• AVAILABLE DATA:
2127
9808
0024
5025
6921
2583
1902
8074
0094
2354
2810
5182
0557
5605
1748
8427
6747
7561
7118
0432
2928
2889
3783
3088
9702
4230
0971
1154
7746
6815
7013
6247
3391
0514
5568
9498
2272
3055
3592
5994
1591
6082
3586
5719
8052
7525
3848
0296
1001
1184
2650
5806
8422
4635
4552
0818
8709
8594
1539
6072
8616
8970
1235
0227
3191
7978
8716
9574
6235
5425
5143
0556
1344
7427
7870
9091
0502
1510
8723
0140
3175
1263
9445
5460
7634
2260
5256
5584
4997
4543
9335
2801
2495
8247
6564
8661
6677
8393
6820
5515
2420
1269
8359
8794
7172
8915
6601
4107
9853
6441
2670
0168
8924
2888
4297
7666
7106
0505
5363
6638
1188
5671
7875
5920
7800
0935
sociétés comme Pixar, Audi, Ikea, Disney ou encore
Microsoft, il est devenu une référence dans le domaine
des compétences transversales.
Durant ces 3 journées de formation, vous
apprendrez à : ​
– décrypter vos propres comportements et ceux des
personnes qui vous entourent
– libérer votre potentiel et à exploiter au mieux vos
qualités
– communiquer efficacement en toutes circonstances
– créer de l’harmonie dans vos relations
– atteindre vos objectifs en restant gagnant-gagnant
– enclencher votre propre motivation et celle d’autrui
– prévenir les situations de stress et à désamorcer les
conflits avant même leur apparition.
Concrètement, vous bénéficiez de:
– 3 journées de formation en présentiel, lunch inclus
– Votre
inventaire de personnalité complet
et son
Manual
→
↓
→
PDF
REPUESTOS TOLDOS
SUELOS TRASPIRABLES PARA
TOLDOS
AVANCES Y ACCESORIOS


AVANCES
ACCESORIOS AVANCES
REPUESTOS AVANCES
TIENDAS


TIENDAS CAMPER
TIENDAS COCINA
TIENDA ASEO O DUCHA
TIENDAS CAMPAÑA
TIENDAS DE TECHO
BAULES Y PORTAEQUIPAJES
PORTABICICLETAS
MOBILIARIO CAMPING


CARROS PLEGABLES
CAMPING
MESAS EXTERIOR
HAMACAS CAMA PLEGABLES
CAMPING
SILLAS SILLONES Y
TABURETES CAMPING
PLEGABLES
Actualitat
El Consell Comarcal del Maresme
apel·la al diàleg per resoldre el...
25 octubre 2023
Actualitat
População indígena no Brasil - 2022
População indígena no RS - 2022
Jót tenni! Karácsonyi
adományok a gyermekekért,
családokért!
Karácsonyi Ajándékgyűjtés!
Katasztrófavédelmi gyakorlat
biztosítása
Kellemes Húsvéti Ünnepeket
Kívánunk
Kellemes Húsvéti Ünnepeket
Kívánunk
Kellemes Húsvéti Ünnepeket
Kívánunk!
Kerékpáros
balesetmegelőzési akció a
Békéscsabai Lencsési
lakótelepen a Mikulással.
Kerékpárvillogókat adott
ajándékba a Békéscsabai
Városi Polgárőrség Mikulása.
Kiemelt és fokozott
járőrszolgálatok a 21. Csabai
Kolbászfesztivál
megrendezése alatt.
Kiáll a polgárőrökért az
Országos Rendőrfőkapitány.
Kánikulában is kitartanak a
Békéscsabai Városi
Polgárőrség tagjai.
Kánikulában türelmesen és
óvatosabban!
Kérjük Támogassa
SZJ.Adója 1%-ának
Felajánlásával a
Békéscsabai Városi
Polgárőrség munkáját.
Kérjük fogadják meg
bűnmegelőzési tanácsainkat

• TASK INSTRUCTIONS: Give every entry again, exactly as it reads.

• SOLUTION BELOW:
2127
9808
0024
5025
6921
2583
1902
8074
0094
2354
2810
5182
0557
5605
1748
8427
6747
7561
7118
0432
2928
2889
3783
3088
9702
4230
0971
1154
7746
6815
7013
6247
3391
0514
5568
9498
2272
3055
3592
5994
1591
6082
3586
5719
8052
7525
3848
0296
1001
1184
2650
5806
8422
4635
4552
0818
8709
8594
1539
6072
8616
8970
1235
0227
3191
7978
8716
9574
6235
5425
5143
0556
1344
7427
7870
9091
0502
1510
8723
0140
3175
1263
9445
5460
7634
2260
5256
5584
4997
4543
9335
2801
2495
8247
6564
8661
6677
8393
6820
5515
2420
1269
8359
8794
7172
8915
6601
4107
9853
6441
2670
0168
8924
2888
4297
7666
7106
0505
5363
6638
1188
5671
7875
5920
7800
0935
sociétés comme Pixar, Audi, Ikea, Disney ou encore
Microsoft, il est devenu une référence dans le domaine
des compétences transversales.
Durant ces 3 journées de formation, vous
apprendrez à : ​
– décrypter vos propres comportements et ceux des
personnes qui vous entourent
– libérer votre potentiel et à exploiter au mieux vos
qualités
– communiquer efficacement en toutes circonstances
– créer de l’harmonie dans vos relations
– atteindre vos objectifs en restant gagnant-gagnant
– enclencher votre propre motivation et celle d’autrui
– prévenir les situations de stress et à désamorcer les
conflits avant même leur apparition.
Concrètement, vous bénéficiez de:
– 3 journées de formation en présentiel, lunch inclus
– Votre
inventaire de personnalité complet
et son
Manual
→
↓
→
PDF
REPUESTOS TOLDOS
SUELOS TRASPIRABLES PARA
TOLDOS
AVANCES Y ACCESORIOS


AVANCES
ACCESORIOS AVANCES
REPUESTOS AVANCES
TIENDAS


TIENDAS CAMPER
TIENDAS COCINA
TIENDA ASEO O DUCHA
TIENDAS CAMPAÑA
TIENDAS DE TECHO
BAULES Y PORTAEQUIPAJES
PORTABICICLETAS
MOBILIARIO CAMPING


CARROS PLEGABLES
CAMPING
MESAS EXTERIOR
HAMACAS CAMA PLEGABLES
CAMPING
SILLAS SILLONES Y
TABURETES CAMPING
PLEGABLES
Actualitat
El Consell Comarcal del Maresme
apel·la al diàleg per resoldre el...
25 octubre 2023
Actualitat
População indígena no Brasil - 2022
População indígena no RS - 2022
Jót tenni! Karácsonyi
adományok a gyermekekért,
családokért!
Karácsonyi Ajándékgyűjtés!
Katasztrófavédelmi gyakorlat
biztosítása
Kellemes Húsvéti Ünnepeket
Kívánunk
Kellemes Húsvéti Ünnepeket
Kívánunk
Kellemes Húsvéti Ünnepeket
Kívánunk!
Kerékpáros
balesetmegelőzési akció a
Békéscsabai Lencsési
lakótelepen a Mikulással.
Kerékpárvillogókat adott
ajándékba a Békéscsabai
Városi Polgárőrség Mikulása.
Kiemelt és fokozott
járőrszolgálatok a 21. Csabai
Kolbászfesztivál
megrendezése alatt.
Kiáll a polgárőrökért az
Országos Rendőrfőkapitány.
Kánikulában is kitartanak a
Békéscsabai Városi
Polgárőrség tagjai.
Kánikulában türelmesen és
óvatosabban!
Kérjük Támogassa
SZJ.Adója 1%-ának
Felajánlásával a
Békéscsabai Városi
Polgárőrség munkáját.
Kérjük fogadják meg
bűnmegelőzési tanácsainkat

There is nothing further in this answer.